La principale préoccupation soulevée par les riverains de la zone industrielle portuquoise, et relayée par Martina Centanni, dirigeante d’Eliza di Venezia, concerne la vitesse excessive des véhicules. « Maire, une seule demande : des ralentisseurs dans la zone industrielle. Les voitures roulent trop vite », a-t-elle déclaré. Le maire Ciarpella, accompagné de son adjoint Andrea Balestrieri, s’est engagé à étudier des solutions, notamment l’installation de panneaux de signalisation et de ralentisseurs, ainsi qu’une éventuelle réorganisation de la circulation.

Fondée il y a 45 ans par ses parents, l’entreprise Eliza di Venezia exporte ses créations vers les États-Unis et l’Australie, où elle est reconnue pour la qualité de ses produits et sa capacité à adapter son savoir-faire à différents types de chaussures. « Nous sommes appréciés pour la qualité et la capacité de passer d’une sandale à une botte sans perdre son identité », a précisé Martina Centanni.

La marque observe une évolution des préférences des consommatrices, avec une demande croissante pour des talons moins hauts, privilégiant le confort sans sacrifier l’esthétique. « Le talon est également abaissé dans les bottes, d’un maximum de sept centimètres. La femme veut de la beauté, mais ne renonce plus au confort », a expliqué la dirigeante.

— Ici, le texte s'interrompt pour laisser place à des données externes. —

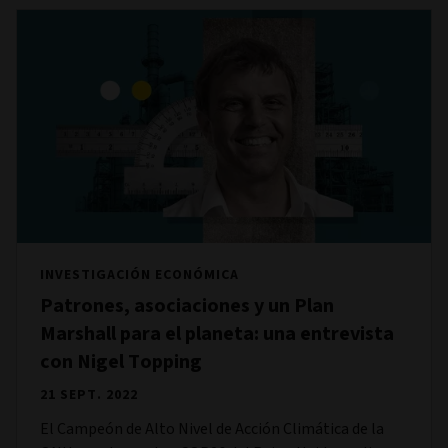
INVESTIGACIÓN ECONÓMICA
Patrones, asociaciones y un Plan
Marshall para el planeta: una entrevista
con Nigel Topping
21 SEPT. 2022
El Campeón de Alto Nivel de Acción Climática de la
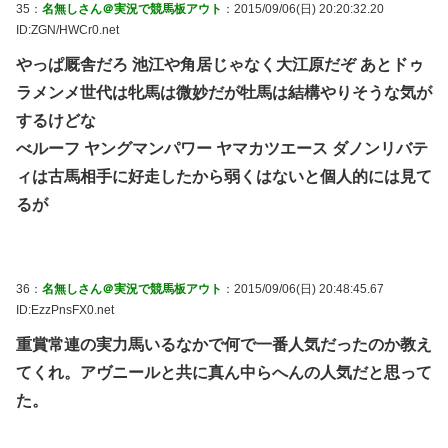
35：
名無しさん＠実況で競馬板アウト
：2015/09/06(日) 20:20:32.20
ID:ZGN/HWCr0.net
やっぱ厩舎だろ 池江や角居じゃなく大江原だぞ あとドゥ
ラメンメ世代は牝馬は微妙だが牡馬は結構やりそうな気が
するけどな
べルーフ ヤングマンパワー ヤマカツエース ダノンリバテ
ィは古馬相手に好走したから弱くはないと個人的には見て
るが
36：
名無しさん＠実況で競馬板アウト
：2015/09/06(日) 20:48:45.67
ID:EzzPnsFX0.net
重賞常連の実力馬いるなかで何で一番人気だったのか教え
てくれ。アヴニールと共に真ん中らへんの人気だと思って
た。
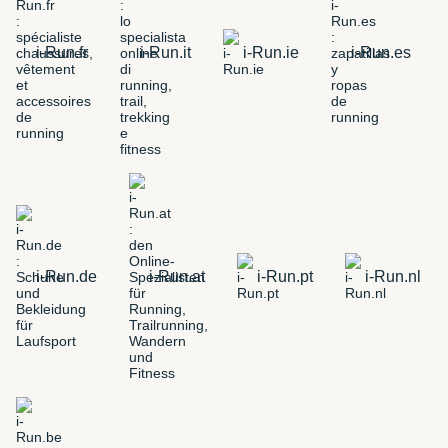
i-Run.fr
i-Run.it
i-Run.ie
i-Run.es
i-Run.de
i-Run.at
i-Run.pt
i-Run.nl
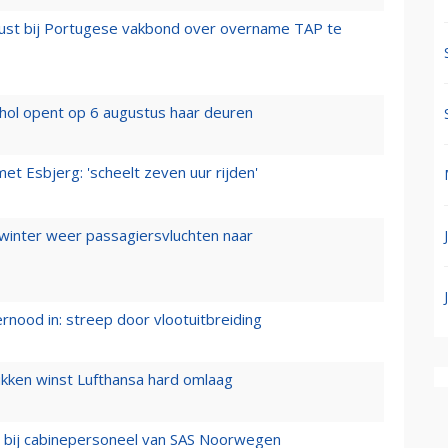
rust bij Portugese vakbond over overname TAP te
hol opent op 6 augustus haar deuren
t Esbjerg: 'scheelt zeven uur rijden'
 winter weer passagiersvluchten naar
ernood in: streep door vlootuitbreiding
ukken winst Lufthansa hard omlaag
 bij cabinepersoneel van SAS Noorwegen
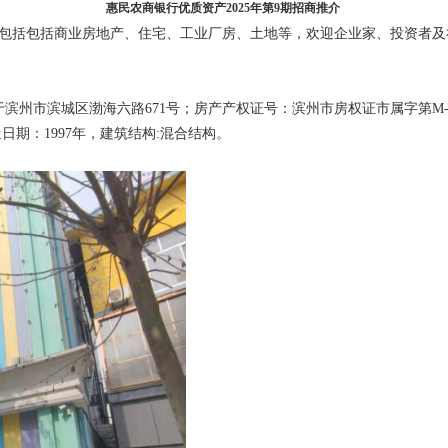
惠民农商银行优质资产2025年第9期招商推介
包括包括商业房地产、住宅、工业厂房、土地等，欢迎企业家、投资者及
市滨城区渤海六路671号；房产产权证号：滨州市房权证市属字第M-00169号
建造日期：1997年，建筑结构:混合结构。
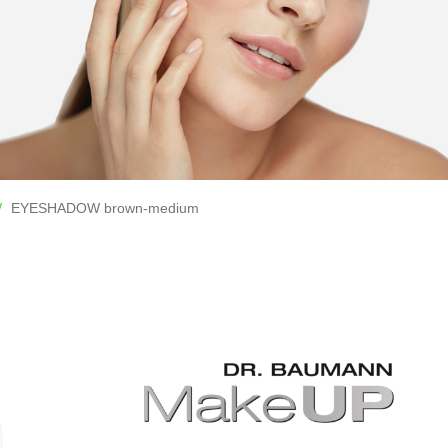
EYESHADOW brown-medium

L’année 2025 a été particulièrement fructueuse pour Eliza di Venezia, qui ambitionne de poursuivre sa croissance. La nouvelle collection met en avant le cuir de poney, un matériau prisé sur le marché. « C’est le cuir de 2026, un matériau précieux que le marché aime. L’important est de le travailler de la meilleure façon possible et nos artisans sont impeccables à cet égard », a conclu Martina Centanni lors d’un échange avec Paolo Borghini, le directeur du Micam.